* Exercise objective *
Copy, with no pictures, the line that contains "focal_35mm: 38" and each line after it down to the end of the entries below, exactly.

Intrinsic camera parameters
++++++++
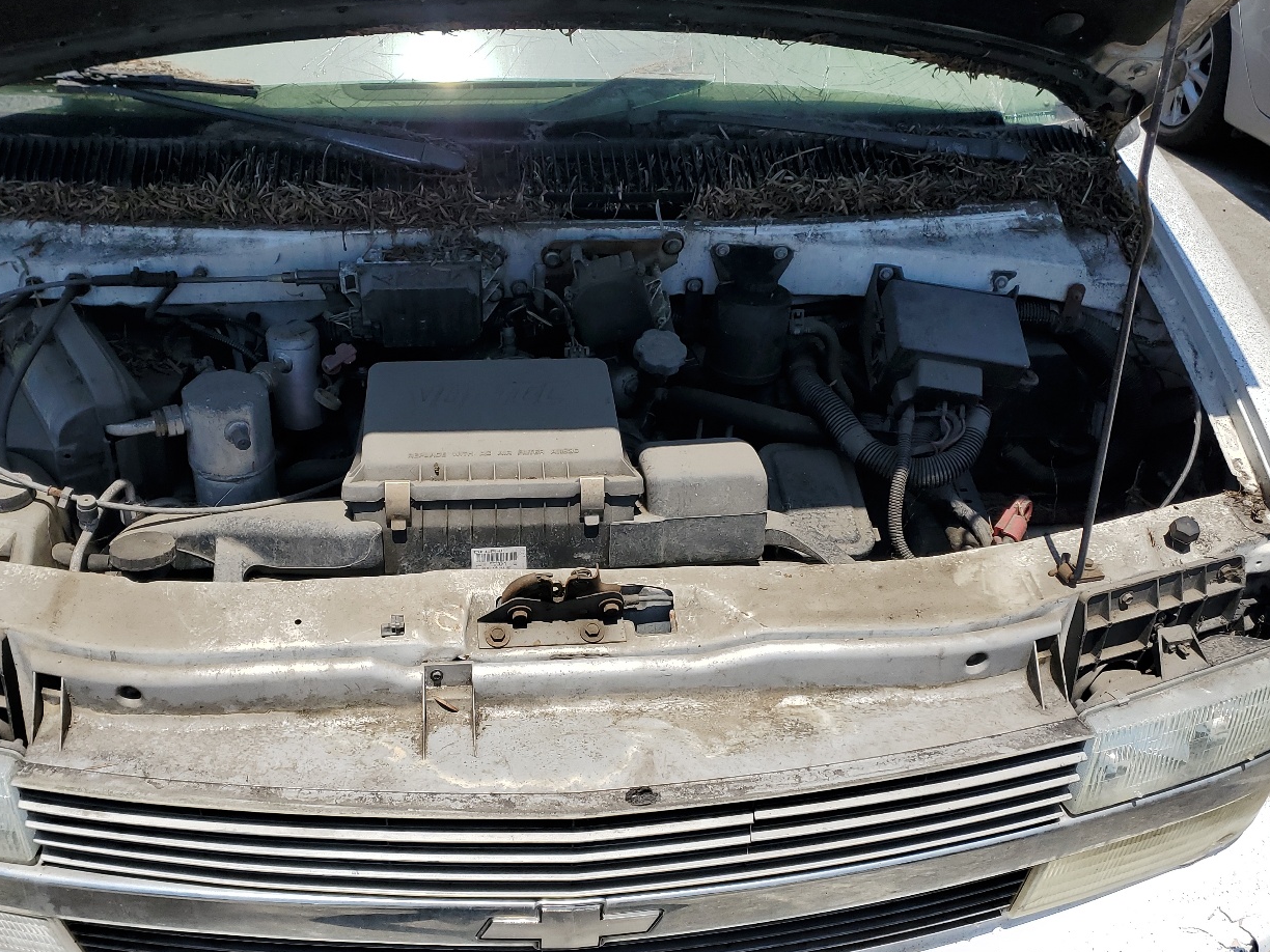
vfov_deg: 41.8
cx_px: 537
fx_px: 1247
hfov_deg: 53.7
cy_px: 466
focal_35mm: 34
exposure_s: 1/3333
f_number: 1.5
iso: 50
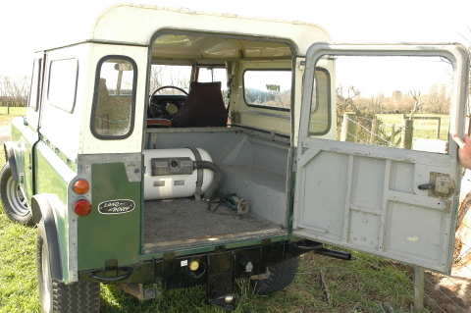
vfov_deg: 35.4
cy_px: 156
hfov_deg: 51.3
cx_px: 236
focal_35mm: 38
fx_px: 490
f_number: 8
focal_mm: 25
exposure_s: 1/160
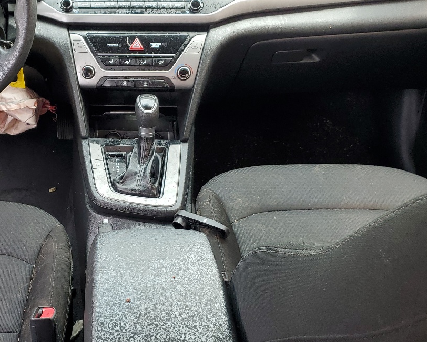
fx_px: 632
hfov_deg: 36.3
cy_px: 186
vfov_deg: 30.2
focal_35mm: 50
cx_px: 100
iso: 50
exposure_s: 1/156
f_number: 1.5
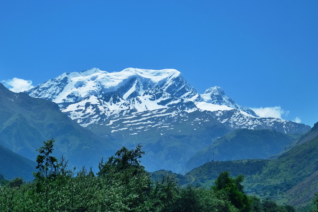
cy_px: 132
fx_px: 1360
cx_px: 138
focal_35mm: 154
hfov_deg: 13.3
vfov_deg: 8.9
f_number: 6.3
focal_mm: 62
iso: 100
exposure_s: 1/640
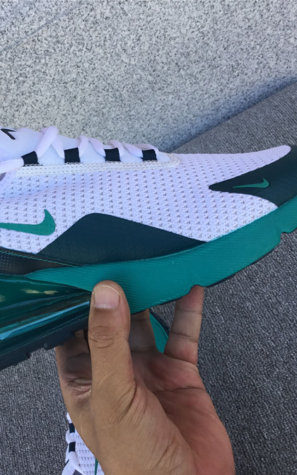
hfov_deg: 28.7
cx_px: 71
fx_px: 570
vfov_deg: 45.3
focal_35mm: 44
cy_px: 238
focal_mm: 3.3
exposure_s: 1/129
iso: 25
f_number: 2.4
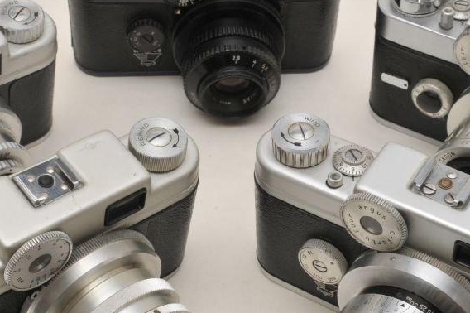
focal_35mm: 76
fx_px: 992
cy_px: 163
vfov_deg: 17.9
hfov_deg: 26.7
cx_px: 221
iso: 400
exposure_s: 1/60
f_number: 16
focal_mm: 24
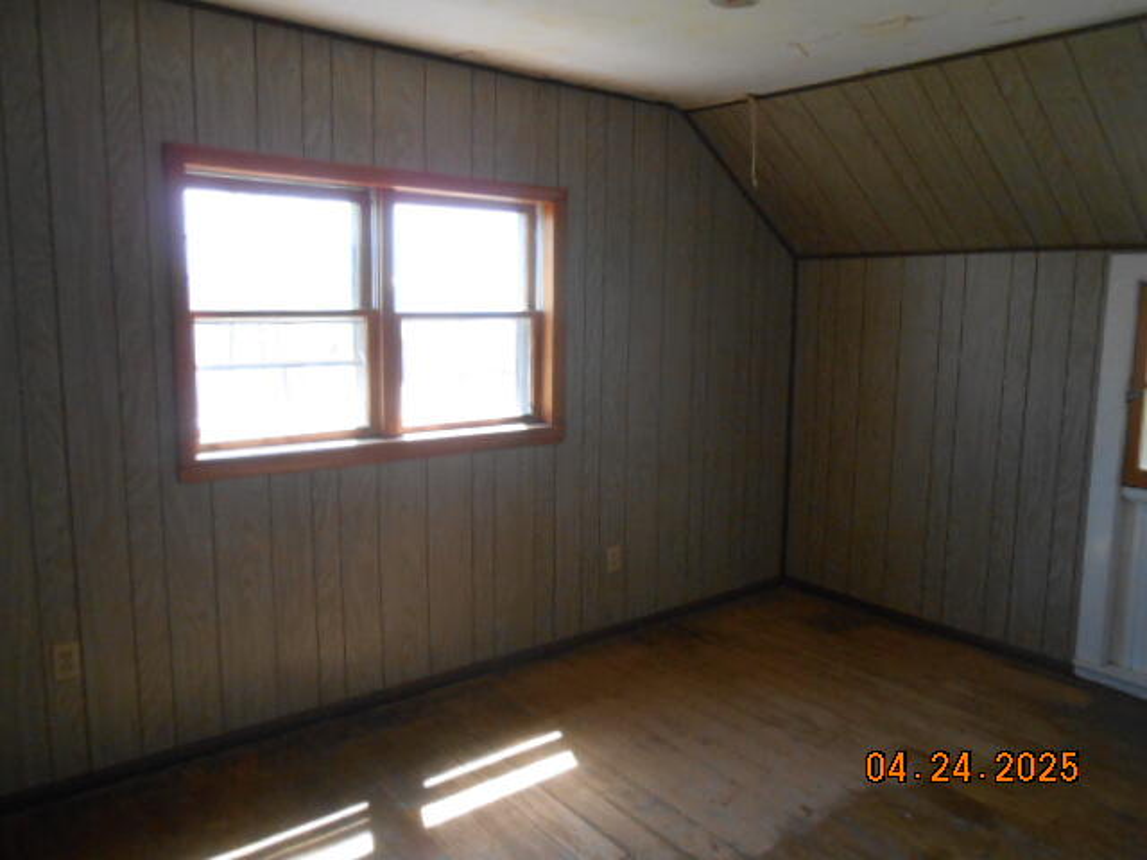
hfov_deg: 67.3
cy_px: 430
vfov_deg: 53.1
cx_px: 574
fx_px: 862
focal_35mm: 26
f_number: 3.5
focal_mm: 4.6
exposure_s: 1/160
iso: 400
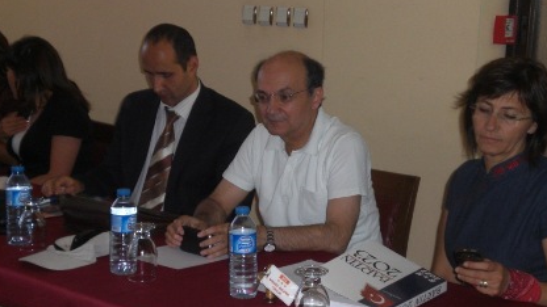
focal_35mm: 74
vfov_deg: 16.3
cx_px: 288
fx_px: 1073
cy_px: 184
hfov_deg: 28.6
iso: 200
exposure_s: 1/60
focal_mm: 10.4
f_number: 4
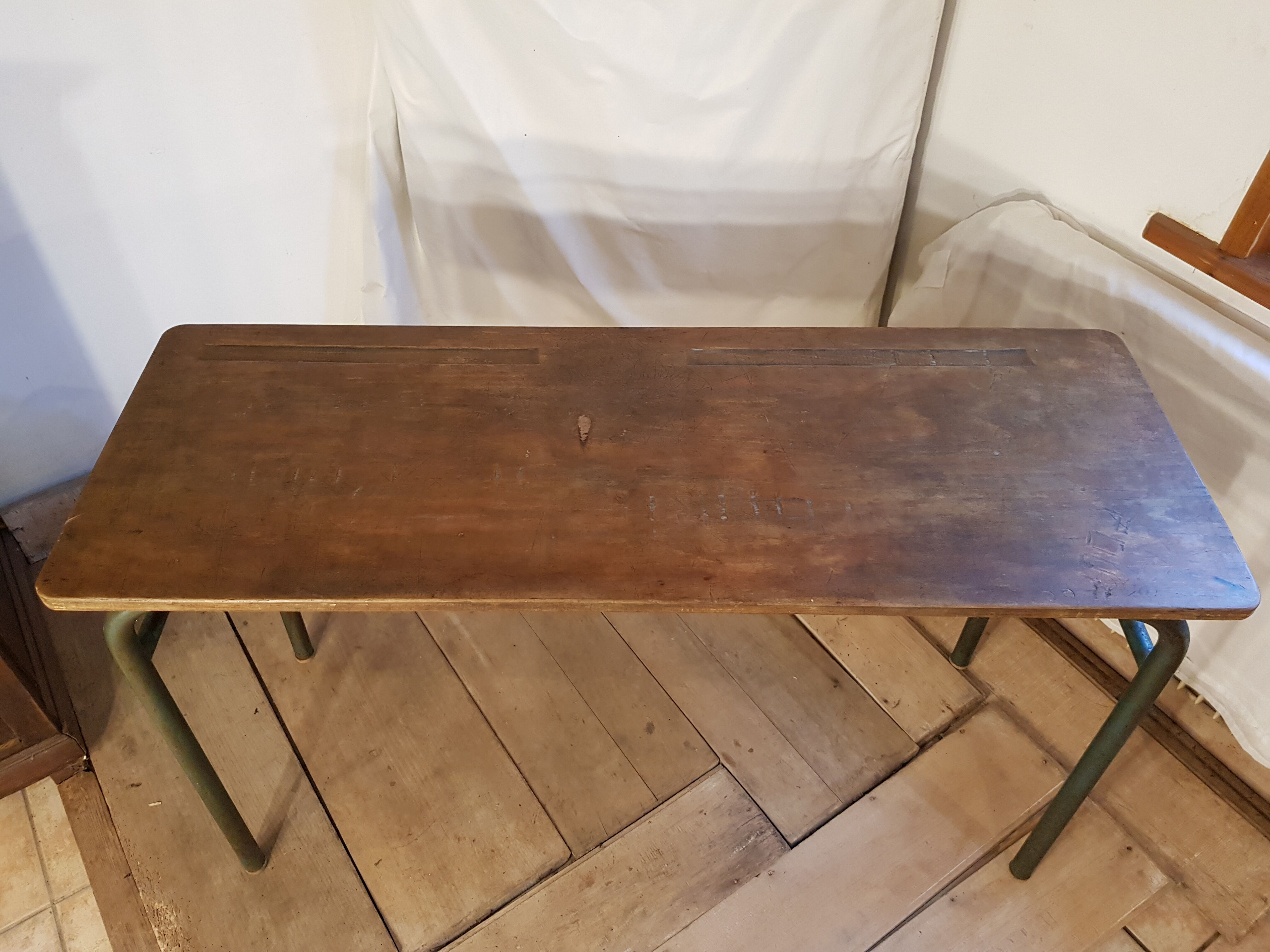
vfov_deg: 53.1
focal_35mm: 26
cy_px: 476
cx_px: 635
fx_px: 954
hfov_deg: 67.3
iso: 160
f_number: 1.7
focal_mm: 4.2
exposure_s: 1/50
++++++++
* Written answer *
focal_35mm: 38
fx_px: 490
f_number: 8
focal_mm: 25
exposure_s: 1/160
fx_px: 632
hfov_deg: 36.3
cy_px: 186
vfov_deg: 30.2
focal_35mm: 50
cx_px: 100
iso: 50
exposure_s: 1/156
f_number: 1.5
cy_px: 132
fx_px: 1360
cx_px: 138
focal_35mm: 154
hfov_deg: 13.3
vfov_deg: 8.9
f_number: 6.3
focal_mm: 62
iso: 100
exposure_s: 1/640
hfov_deg: 28.7
cx_px: 71
fx_px: 570
vfov_deg: 45.3
focal_35mm: 44
cy_px: 238
focal_mm: 3.3
exposure_s: 1/129
iso: 25
f_number: 2.4
focal_35mm: 76
fx_px: 992
cy_px: 163
vfov_deg: 17.9
hfov_deg: 26.7
cx_px: 221
iso: 400
exposure_s: 1/60
f_number: 16
focal_mm: 24
hfov_deg: 67.3
cy_px: 430
vfov_deg: 53.1
cx_px: 574
fx_px: 862
focal_35mm: 26
f_number: 3.5
focal_mm: 4.6
exposure_s: 1/160
iso: 400
focal_35mm: 74
vfov_deg: 16.3
cx_px: 288
fx_px: 1073
cy_px: 184
hfov_deg: 28.6
iso: 200
exposure_s: 1/60
focal_mm: 10.4
f_number: 4
vfov_deg: 53.1
focal_35mm: 26
cy_px: 476
cx_px: 635
fx_px: 954
hfov_deg: 67.3
iso: 160
f_number: 1.7
focal_mm: 4.2
exposure_s: 1/50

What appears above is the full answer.